The recoded hours of Uyghur Language was reduced

neouyghur · February 5, 2025, 11:48pm

Hi,

This week, Uyghur’s recorded hours were reduced by 22 hours. Could anyone explain this change? thanks.

bozden · February 6, 2025, 2:24pm

Hey Osman, a change happened in all datasets, because the figures in the languages page were only approximations.

It is caused by this PR.

Previously, to speed-up stuff, a simple table of average seconds per recording per language was used, and if the language is newer a global average came in play. Now it displays the (near-)correct value.

Previously, it was calculated from a global average in v9.0 (April 2022 - which had 93 datasets). The global average was:

const AVG_CLIP_SECONDS = 4.694

If your ACTUAL recording average is higher than this, you should see an increase
If your average is less, you will see a decrease.
If about the same => no recognizable change.

It is again “near-exact”, because the value is ROUNDED UP.

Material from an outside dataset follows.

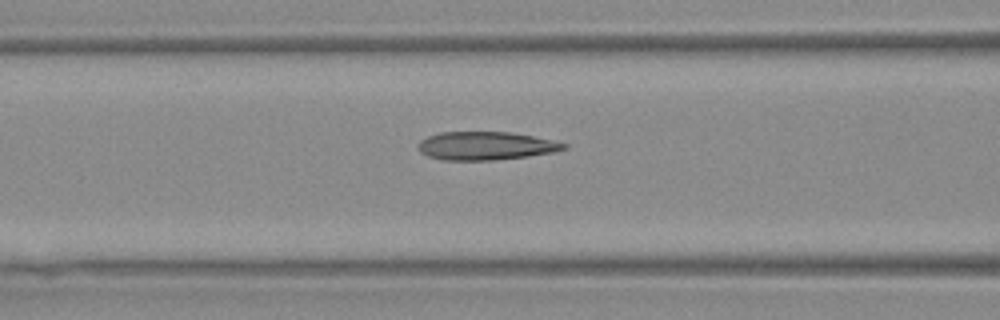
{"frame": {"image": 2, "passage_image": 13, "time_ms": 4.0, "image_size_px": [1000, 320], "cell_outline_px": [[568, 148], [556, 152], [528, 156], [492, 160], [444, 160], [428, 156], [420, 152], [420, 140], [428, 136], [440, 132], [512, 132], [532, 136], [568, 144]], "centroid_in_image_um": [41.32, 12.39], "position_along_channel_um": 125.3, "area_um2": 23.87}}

If the total recorded is < 10h, you would see a decimal. It has 6 min precision, rounded up. E.g. 04h:02min will be shown as 4.1
If the total recorded is >=10, no decimal point will be shown, but again rounded up, so 12:01 will be shown as 13.

In your case, in v9.0 you had this average: ug: 6.031,, but afterwards probably you added shorter sentences and the average dropped - now showing more correct data.

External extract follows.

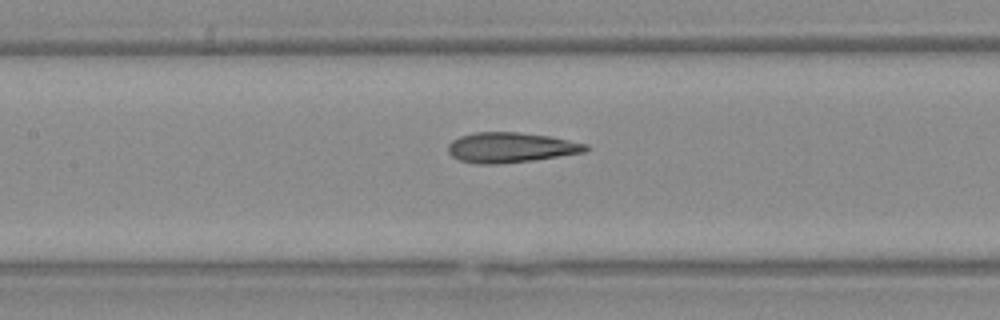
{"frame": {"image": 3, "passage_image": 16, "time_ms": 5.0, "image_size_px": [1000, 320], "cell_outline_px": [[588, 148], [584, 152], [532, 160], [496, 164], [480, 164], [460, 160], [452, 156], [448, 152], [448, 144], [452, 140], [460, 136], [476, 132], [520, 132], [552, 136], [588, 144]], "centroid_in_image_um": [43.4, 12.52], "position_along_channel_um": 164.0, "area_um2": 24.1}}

In our case (Turkish) we got a bump from 127h to 132h as our average is higher (about 4%).

Beware, the release data (cv-dataset repo = metadata) should show the correct data, the languages page was for display purposes. For releases, it should also be correct in my Metadata Viewer (where I show cv-dataset values) and Dataset Analyzer (where I re-calculate) webapps.

Hope this explains it…

neouyghur · February 7, 2025, 3:29am

Hi @bozden thank you very^N much for your detailed explanation. As always you are very helpful.